_DIRECTIONS_: Could you copy every line from the material below in which "RESET" appears?
::: RECORDED DATA
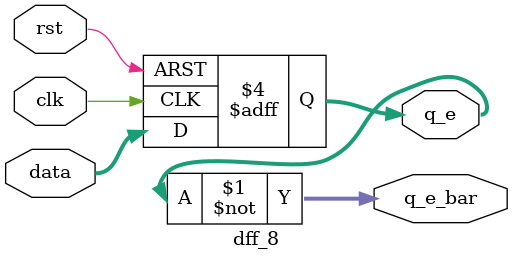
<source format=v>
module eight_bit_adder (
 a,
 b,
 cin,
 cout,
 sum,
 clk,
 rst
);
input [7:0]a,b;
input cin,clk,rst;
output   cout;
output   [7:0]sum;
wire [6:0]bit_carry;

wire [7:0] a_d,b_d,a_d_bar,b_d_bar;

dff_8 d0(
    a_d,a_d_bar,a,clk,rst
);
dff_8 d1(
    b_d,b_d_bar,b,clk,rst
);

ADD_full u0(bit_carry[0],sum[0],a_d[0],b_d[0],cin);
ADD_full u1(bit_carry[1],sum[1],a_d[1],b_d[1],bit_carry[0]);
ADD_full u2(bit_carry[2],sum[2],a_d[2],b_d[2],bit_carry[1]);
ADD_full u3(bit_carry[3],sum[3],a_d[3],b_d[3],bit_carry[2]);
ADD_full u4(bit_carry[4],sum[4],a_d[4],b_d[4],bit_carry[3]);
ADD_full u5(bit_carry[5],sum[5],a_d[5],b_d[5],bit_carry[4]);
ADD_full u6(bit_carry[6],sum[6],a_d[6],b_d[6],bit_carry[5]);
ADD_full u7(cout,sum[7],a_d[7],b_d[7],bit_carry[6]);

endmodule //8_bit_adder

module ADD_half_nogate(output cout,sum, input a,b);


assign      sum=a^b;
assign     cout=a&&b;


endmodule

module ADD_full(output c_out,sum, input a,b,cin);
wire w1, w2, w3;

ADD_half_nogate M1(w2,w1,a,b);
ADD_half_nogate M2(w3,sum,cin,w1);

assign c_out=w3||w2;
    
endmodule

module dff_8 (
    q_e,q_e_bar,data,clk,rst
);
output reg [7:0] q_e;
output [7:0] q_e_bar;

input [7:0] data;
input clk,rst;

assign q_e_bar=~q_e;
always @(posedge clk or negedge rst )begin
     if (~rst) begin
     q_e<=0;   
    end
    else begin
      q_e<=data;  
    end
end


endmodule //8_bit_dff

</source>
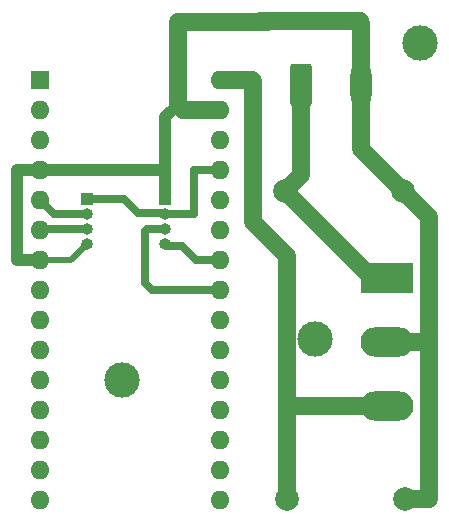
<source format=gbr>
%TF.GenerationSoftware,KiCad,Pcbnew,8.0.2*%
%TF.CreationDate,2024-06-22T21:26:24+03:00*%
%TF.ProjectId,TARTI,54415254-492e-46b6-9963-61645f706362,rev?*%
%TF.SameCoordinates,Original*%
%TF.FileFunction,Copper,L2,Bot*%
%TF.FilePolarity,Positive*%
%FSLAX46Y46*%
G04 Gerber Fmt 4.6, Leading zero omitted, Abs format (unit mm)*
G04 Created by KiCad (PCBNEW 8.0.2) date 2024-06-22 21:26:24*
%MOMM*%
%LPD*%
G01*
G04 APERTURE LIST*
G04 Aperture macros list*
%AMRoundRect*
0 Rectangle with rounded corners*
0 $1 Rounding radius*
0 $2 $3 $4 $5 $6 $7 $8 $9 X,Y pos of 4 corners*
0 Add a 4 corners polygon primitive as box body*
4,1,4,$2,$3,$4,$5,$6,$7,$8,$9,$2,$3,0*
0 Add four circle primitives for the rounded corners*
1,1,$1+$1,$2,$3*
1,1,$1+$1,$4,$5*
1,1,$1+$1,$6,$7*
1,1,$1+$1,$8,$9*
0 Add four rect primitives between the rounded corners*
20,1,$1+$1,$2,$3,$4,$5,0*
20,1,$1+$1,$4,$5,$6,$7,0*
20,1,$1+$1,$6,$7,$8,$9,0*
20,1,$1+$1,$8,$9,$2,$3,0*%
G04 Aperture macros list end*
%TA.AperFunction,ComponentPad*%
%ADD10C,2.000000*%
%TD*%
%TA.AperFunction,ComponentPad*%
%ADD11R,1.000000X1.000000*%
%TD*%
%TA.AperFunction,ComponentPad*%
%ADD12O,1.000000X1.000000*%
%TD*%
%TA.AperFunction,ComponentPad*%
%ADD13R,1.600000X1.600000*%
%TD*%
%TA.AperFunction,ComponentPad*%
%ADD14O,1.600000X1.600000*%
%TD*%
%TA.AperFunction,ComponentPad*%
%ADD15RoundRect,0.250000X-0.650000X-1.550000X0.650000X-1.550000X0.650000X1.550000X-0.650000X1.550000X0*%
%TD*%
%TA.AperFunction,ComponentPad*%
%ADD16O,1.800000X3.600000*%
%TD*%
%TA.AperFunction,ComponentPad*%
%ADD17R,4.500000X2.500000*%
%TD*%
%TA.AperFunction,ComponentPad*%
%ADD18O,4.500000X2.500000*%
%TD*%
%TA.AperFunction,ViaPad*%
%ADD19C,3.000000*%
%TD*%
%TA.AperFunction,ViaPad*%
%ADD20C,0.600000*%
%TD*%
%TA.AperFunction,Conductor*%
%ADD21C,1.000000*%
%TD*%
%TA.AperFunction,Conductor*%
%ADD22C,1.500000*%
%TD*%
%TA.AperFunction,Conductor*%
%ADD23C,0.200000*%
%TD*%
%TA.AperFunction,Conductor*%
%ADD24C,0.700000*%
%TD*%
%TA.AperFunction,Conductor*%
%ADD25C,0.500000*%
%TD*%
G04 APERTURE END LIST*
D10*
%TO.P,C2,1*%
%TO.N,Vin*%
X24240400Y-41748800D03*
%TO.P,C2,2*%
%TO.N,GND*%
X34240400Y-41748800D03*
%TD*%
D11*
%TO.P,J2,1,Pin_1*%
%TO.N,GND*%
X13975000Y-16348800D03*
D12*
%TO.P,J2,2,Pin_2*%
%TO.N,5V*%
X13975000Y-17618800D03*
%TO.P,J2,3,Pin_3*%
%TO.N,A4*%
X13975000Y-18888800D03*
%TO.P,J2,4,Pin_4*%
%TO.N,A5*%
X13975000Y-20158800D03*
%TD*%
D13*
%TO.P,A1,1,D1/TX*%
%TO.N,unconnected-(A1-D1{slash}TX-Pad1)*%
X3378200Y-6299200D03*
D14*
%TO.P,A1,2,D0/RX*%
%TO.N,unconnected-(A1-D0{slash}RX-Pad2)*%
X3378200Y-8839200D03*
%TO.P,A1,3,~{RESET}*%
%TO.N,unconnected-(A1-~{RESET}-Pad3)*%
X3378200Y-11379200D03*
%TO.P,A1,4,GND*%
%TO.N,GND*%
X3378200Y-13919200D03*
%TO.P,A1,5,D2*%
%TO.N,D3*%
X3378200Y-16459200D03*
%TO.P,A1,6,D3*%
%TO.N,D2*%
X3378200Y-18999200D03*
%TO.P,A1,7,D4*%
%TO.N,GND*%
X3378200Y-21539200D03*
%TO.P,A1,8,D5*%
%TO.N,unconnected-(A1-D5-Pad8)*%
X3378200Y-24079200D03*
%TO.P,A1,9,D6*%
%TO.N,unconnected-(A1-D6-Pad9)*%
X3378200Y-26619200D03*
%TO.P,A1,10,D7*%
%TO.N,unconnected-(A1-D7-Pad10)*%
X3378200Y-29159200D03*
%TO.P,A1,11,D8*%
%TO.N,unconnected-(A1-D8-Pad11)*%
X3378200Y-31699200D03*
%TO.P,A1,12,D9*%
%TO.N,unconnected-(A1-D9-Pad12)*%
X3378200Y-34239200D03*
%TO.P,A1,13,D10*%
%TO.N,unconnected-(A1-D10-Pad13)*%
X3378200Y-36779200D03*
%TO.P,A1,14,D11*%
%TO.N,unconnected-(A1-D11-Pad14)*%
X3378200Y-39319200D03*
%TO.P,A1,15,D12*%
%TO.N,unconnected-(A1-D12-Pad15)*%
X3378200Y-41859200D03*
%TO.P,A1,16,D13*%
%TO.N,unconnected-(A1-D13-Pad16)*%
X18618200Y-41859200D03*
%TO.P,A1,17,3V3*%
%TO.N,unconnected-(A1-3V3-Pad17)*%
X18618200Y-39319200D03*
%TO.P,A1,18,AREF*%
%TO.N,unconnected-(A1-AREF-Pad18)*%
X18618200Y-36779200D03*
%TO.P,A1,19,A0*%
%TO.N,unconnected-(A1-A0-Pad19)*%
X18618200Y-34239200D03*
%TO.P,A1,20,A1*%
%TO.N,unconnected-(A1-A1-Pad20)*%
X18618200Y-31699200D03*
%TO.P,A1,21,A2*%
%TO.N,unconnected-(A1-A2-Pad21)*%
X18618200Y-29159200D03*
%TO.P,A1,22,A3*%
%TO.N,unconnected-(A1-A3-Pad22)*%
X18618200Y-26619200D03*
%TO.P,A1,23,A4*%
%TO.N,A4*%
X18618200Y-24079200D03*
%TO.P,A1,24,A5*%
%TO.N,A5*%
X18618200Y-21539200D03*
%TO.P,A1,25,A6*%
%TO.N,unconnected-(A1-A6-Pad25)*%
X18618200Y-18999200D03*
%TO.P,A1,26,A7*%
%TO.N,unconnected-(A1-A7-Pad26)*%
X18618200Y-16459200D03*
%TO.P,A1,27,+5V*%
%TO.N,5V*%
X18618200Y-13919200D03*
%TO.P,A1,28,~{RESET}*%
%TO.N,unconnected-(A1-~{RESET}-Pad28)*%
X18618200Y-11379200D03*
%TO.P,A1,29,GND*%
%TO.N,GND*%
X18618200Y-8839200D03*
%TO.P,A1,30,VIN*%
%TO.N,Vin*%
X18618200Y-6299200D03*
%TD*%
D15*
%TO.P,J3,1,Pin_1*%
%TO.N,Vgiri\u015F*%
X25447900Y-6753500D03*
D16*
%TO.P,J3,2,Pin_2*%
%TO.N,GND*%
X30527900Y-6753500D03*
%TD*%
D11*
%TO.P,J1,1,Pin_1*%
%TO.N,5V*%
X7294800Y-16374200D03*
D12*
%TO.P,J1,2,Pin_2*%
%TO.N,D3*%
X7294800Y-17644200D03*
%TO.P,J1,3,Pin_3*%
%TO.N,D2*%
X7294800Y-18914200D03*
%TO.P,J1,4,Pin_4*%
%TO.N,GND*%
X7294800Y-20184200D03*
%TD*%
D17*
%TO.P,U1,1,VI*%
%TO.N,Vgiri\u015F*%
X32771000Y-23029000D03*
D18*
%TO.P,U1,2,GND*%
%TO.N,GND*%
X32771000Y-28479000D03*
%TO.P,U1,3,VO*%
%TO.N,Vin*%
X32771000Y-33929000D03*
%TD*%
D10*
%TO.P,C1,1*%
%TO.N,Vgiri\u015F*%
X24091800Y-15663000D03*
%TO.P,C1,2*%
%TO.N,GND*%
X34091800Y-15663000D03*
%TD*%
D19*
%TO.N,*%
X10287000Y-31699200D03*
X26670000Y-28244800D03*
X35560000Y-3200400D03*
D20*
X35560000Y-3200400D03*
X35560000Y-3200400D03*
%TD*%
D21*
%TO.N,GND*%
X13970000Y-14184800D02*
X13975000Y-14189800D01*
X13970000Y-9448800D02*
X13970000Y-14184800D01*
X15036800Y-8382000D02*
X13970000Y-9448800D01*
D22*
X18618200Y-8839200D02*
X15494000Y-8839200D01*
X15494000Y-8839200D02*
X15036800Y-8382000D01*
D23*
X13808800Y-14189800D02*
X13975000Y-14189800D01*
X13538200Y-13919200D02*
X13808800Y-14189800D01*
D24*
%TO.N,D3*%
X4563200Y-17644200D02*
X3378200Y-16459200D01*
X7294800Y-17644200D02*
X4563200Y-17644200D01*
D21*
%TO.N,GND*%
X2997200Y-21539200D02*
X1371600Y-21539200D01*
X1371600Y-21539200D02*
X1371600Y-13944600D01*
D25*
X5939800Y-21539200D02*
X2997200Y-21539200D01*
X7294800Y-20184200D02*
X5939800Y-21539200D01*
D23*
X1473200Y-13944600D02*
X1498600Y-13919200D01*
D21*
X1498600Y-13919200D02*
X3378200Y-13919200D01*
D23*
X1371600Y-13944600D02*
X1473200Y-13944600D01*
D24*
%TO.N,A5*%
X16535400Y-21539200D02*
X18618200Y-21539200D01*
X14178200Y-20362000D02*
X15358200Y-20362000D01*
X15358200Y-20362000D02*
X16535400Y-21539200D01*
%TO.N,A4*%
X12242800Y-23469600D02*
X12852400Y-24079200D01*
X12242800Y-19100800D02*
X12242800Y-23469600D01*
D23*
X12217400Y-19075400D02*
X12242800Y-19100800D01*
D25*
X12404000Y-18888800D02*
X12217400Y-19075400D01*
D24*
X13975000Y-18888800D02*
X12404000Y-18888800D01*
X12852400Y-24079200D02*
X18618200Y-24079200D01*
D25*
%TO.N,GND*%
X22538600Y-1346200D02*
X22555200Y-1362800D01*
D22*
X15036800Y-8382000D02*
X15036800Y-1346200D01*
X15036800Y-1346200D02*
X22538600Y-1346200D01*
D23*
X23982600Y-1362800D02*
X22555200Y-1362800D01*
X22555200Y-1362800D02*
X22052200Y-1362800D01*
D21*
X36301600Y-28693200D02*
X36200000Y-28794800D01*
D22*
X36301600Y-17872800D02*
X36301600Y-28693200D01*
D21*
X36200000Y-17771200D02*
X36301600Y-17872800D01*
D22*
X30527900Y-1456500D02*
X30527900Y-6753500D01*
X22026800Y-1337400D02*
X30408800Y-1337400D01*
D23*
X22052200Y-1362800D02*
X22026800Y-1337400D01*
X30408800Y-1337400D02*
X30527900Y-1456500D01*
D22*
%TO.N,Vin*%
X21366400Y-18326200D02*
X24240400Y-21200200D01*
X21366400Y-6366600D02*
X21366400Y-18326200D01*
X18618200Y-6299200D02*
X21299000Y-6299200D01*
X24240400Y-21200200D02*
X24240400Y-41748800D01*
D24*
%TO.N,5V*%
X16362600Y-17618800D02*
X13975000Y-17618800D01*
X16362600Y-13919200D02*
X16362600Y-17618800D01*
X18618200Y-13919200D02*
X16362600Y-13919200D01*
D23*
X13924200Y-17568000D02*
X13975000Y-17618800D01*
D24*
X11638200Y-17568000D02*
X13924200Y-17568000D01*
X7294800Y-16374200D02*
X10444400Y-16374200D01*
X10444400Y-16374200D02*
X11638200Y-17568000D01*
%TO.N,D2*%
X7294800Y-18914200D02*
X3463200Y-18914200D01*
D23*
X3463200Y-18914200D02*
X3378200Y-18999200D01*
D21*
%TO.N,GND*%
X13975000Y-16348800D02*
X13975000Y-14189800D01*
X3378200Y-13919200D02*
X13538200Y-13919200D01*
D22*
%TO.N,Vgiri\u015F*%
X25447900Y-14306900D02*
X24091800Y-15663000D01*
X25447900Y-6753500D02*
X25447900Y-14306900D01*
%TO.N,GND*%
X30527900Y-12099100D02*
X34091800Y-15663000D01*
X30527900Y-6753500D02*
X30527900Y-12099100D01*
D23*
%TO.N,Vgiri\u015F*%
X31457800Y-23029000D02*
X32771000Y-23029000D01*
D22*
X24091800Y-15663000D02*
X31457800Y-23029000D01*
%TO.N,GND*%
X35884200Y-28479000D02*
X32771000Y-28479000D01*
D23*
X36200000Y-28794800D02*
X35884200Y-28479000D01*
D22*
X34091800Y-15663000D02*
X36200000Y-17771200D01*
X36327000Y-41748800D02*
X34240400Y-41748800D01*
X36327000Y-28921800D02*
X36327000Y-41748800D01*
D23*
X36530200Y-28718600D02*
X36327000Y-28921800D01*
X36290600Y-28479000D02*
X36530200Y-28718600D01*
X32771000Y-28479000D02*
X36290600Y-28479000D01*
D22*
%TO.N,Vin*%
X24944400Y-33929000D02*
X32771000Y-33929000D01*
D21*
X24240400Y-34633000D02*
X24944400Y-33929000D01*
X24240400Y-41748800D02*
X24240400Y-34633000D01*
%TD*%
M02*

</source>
::::::
_EXPECTED OUTPUT_:
%TO.P,A1,3,~{RESET}*%
%TO.N,unconnected-(A1-~{RESET}-Pad3)*%
%TO.P,A1,28,~{RESET}*%
%TO.N,unconnected-(A1-~{RESET}-Pad28)*%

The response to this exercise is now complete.